Calibrate and Debias Layer-wise Sampling for Graph Convolutional Networks
This work addresses efficiency and accuracy issues in GCN training for graph learning applications, representing an incremental improvement over existing layer-wise sampling methods.
The paper tackled the problem of suboptimal sampling probabilities and estimation biases in layer-wise sampling for Graph Convolutional Networks (GCNs), proposing a new sampling probability principle and a debiasing algorithm, which led to improved performance as shown by variance analyses and experiments on benchmarks.

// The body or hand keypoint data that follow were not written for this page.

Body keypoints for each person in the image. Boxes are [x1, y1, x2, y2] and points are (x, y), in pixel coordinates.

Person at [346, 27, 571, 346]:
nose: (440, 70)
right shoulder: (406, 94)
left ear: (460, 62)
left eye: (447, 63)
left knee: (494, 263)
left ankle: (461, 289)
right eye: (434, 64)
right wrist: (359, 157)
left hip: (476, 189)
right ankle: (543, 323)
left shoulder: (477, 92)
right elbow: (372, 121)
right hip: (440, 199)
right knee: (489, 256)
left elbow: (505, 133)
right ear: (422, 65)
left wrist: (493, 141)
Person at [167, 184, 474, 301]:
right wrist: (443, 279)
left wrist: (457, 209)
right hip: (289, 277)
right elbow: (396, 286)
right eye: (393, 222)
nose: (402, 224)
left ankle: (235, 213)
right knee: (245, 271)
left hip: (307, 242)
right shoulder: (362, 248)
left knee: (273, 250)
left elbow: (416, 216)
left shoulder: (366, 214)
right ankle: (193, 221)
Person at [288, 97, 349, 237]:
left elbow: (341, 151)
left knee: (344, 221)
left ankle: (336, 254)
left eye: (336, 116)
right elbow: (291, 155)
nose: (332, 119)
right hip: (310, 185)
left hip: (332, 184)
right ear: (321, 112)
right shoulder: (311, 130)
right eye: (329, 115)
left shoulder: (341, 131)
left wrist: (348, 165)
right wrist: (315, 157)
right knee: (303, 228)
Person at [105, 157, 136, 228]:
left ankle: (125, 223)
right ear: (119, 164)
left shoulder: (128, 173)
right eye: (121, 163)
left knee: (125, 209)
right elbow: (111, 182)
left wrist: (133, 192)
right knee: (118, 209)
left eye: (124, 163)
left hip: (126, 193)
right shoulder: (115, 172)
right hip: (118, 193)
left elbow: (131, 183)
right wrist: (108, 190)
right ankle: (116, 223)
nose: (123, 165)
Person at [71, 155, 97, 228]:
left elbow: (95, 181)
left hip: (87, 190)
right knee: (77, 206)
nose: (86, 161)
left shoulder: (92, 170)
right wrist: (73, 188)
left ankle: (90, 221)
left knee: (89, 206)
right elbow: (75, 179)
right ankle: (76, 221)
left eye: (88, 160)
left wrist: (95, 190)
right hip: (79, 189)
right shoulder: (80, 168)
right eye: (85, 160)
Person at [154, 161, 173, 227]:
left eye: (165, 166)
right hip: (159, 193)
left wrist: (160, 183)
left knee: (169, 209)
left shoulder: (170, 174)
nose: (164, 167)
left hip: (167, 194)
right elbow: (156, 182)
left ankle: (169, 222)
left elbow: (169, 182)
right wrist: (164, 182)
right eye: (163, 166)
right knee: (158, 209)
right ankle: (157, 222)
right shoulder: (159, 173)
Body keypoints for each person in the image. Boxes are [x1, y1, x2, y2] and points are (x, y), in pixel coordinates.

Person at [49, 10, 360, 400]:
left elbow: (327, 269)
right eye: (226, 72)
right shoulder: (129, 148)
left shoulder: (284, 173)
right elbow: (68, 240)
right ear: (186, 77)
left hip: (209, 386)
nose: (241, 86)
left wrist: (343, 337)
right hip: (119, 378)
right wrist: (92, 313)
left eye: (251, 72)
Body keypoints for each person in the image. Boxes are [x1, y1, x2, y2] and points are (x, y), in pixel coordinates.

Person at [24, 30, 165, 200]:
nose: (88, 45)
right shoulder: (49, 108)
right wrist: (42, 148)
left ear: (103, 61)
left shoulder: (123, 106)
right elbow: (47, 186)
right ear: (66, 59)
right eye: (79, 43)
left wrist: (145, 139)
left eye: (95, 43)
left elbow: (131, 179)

Multiple sampling-based methods have been developed for approximating and accelerating node embedding aggregation in graph convolutional networks (GCNs) training. Among them, a layer-wise approach recursively performs importance sampling to select neighbors jointly for existing nodes in each layer. This paper revisits the approach from a matrix approximation perspective, and identifies two issues in the existing layer-wise sampling methods: suboptimal sampling probabilities and estimation biases induced by sampling without replacement. To address these issues, we accordingly propose two remedies: a new principle for constructing sampling probabilities and an efficient debiasing algorithm. The improvements are demonstrated by extensive analyses of estimation variance and experiments on common benchmarks. Code and algorithm implementations are publicly available at https://github.com/ychen-stat-ml/GCN-layer-wise-sampling .